Giorgio Manganelli, Viaggio in Africa, Adelphi, pp. 71, €7,00 stampa
recensisce LORENZO MARI
Secondo quello che è ormai un cliché, la letteratura è il luogo per eccellenza del viaggio immobile. Da lettori o da scrittori, si può viaggiare anche stando seduti alla scrivania o sul divano; la variazione negli effetti, però, può essere notevole nel caso in cui il viaggio sia stato realmente sperimentato. Aggettivo, quest’ultimo, che non vuol essere casuale: non si tratta tanto di dire se si sia fatta più o meno esperienza di qualcosa, se quel qualcosa sia stato realmente esperito, quanto di verificare, in modo sperimentale, cosa significhi scrivere di un viaggio.
A rendere evidente questo slittamento è stato Giorgio Manganelli, con uno dei suoi titoli più noti: Esperimento con l’India (1992). Tuttavia, il viaggio in India del 1975 è preceduto da una prima e fondamentale trasformazione, con la traversata africana del 1970 che è al centro di Viaggio in Africa, recentemente ripubblicato da Adelphi con postfazione di Viola Papetti.
Il testo nasce come scritto su committenza per la società multinazionale Bonifica, fortemente interessata, all’epoca, al progetto di una strada litoranea, la Transafricana1, che collegasse Il Cairo a Dar es Salaam, in Tanzania. Il progetto – dalle vaghe tinte neocoloniali, come Manganelli non manca, tra le righe, di ricordare – non fu mai realizzato, e nemmeno Manganelli si lasciò irretire dalle richieste del committente, consegnando un testo che tutto era, fuorché una celebrazione dell’impresa da compiere. Nella formula, più alchemica che scientifica, dell’esperimento, sono memoir, narrazione di viaggio e scrittura filosofica a intrecciarsi e fondersi, in trentacinque cartelle (poco più di cinquanta pagine, nell’edizione Adelphi) che interrogano la diversità naturale, e insieme culturale, attraversata.
Il ritratto che ne esce è esotizzante solo per alcuni assunti di fondo – un’Africa hegelianamente senza scrittura, senza Storia e senza Stato, come si legge in più di un passaggio – ma la coscienza della propria posizione di osservatore europeo, abituato ai diversi spazi e tempi dell’Europa iper-urbanizzata, affiora sin dalle prime righe del testo. Tornerà, poi, nella conclusione, davanti al Partenone, visitato sulla strada di ritorno, e percepito come imposizione violenta di una razionalità materiale e visuale su uno spirito altrettanto demonico come quello della cultura greca classica.

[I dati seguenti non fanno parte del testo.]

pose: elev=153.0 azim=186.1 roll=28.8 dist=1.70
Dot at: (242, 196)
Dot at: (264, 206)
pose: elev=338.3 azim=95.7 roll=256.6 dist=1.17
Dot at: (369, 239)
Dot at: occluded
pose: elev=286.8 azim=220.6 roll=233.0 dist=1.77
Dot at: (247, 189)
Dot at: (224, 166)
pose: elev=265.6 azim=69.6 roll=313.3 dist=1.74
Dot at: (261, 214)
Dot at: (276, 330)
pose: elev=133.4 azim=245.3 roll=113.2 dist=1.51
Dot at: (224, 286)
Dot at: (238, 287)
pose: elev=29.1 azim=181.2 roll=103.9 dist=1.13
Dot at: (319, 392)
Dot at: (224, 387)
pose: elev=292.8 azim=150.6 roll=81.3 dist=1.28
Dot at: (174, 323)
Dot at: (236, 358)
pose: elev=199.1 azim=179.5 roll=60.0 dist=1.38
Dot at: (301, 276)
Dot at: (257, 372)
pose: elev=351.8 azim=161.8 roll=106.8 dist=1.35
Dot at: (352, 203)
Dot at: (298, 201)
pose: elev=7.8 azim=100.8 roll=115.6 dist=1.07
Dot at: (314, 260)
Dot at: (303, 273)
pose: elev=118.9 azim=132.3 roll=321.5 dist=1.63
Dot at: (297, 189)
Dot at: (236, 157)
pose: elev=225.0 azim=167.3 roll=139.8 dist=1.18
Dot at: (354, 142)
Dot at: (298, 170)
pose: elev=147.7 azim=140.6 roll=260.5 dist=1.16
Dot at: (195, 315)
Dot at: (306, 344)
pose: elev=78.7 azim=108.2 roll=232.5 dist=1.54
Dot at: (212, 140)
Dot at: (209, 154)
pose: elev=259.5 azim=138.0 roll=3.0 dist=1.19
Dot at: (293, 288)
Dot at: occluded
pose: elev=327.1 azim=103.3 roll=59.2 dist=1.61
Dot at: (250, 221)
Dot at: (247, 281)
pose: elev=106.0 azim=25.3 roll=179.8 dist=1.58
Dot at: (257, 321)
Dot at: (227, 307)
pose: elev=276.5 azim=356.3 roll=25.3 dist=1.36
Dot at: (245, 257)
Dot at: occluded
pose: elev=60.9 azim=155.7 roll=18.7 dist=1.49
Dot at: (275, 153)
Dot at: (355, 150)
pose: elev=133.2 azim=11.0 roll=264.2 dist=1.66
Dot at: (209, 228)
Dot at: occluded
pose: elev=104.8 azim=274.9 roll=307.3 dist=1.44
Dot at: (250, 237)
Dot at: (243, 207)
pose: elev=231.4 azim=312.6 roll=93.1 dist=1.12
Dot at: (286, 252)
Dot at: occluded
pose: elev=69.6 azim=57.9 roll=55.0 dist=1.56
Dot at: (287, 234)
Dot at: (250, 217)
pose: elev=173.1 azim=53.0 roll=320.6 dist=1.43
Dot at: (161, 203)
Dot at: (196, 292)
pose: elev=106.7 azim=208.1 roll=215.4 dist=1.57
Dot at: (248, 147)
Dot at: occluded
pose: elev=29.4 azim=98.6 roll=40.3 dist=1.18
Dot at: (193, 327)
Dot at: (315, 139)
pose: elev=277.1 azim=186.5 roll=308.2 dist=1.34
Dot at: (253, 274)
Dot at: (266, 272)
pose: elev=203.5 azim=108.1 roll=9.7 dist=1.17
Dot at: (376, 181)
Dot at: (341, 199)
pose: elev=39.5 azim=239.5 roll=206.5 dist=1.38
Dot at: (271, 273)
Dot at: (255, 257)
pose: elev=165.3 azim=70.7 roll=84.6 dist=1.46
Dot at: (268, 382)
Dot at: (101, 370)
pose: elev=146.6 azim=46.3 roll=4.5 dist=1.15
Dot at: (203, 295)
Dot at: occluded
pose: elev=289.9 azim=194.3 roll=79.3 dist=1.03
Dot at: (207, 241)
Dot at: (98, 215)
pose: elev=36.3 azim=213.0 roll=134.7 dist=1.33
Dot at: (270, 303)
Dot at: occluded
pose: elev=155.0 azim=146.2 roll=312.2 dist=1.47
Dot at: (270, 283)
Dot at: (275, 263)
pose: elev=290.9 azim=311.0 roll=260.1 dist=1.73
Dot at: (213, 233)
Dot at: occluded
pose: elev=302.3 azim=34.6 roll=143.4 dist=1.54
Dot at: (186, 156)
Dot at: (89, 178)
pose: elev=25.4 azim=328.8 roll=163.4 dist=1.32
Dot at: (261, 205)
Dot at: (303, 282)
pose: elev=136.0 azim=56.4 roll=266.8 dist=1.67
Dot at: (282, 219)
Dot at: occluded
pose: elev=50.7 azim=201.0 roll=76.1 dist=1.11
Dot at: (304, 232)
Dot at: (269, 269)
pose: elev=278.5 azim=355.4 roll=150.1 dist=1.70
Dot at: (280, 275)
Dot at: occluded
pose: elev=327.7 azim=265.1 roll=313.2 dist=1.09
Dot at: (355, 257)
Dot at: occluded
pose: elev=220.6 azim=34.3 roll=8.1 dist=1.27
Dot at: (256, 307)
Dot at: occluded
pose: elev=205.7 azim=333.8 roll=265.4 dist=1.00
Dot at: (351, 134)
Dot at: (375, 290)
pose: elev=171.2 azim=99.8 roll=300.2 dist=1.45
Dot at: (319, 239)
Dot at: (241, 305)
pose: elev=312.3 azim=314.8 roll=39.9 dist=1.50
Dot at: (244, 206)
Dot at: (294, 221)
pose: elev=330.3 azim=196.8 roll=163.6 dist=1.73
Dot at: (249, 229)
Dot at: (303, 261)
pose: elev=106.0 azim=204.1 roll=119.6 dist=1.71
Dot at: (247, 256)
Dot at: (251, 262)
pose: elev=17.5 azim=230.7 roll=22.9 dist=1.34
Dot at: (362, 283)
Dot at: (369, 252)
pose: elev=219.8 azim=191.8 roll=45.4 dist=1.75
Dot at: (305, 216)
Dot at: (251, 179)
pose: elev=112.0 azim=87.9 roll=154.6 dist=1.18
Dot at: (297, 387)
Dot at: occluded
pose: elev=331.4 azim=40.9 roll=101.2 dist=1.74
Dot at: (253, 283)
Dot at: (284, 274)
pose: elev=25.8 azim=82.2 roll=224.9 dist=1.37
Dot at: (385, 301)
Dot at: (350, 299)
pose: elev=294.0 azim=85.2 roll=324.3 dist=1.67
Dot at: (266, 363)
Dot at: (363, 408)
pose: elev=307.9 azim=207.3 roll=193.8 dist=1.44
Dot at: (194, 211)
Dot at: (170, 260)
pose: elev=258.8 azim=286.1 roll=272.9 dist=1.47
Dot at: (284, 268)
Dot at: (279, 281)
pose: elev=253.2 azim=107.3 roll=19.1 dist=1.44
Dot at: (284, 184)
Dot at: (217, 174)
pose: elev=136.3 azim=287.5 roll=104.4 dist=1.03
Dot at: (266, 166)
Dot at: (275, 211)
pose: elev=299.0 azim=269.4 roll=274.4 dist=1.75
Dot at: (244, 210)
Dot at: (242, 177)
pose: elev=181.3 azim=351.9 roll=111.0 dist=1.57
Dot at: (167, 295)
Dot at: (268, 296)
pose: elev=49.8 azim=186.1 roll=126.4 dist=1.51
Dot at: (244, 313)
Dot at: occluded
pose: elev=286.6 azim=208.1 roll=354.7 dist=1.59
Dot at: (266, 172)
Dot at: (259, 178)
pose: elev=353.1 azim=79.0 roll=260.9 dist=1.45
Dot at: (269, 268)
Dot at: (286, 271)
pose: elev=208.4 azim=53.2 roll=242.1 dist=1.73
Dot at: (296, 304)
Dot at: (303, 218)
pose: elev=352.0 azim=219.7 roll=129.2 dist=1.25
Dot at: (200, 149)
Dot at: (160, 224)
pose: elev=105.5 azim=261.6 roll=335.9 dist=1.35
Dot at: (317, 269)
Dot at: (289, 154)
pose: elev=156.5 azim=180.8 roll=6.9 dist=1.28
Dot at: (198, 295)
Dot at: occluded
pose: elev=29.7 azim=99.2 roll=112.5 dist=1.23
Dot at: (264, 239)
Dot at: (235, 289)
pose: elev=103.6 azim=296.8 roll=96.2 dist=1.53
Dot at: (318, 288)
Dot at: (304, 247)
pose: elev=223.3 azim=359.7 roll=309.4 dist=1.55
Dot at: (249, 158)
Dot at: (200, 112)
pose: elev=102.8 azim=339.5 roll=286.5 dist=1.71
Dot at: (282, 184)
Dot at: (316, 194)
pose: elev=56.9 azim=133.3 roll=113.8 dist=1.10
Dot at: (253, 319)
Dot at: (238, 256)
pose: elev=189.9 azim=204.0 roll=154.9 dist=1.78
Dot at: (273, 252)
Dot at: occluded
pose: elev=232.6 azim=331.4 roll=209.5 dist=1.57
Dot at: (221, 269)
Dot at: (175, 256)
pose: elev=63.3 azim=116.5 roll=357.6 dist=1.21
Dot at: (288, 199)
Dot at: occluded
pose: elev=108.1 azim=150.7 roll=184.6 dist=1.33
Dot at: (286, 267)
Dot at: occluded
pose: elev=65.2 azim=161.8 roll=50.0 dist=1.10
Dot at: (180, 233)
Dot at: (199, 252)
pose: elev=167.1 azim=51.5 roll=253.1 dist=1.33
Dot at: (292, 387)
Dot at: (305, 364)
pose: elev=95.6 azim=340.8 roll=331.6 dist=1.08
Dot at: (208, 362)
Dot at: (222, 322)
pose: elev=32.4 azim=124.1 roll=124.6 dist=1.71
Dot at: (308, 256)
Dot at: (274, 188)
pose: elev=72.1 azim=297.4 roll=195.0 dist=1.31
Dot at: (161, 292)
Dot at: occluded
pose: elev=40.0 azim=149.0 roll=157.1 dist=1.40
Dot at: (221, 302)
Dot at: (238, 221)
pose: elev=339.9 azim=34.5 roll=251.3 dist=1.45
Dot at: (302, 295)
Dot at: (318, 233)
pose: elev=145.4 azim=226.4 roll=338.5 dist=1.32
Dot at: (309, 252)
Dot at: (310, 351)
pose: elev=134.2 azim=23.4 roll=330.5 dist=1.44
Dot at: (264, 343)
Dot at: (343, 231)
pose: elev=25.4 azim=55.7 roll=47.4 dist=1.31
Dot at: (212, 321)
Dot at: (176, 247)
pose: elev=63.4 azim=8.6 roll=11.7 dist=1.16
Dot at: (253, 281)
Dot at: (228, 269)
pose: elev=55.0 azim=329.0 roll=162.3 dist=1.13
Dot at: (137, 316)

Non c’è spazio nemmeno per una celebrazione esotizzante della bellezza del continente. «L’Africa sconfinata si rivela come una serie di schegge solitarie, concluse ed isolate», scrive Manganelli: non è solo la disperata solitudine dei villaggi visti dall’aereo, lontani da ogni strada e quindi già esclusi in partenza da un progetto come quello della Transafricana1, ma anche l’isolamento di una condizione politica ed economica nella quale la cosiddetta «modernità» non è stata immediatamente sinonimo di speranza e futuro, rivelandosi piuttosto come la principale arma dello sfruttamento coloniale.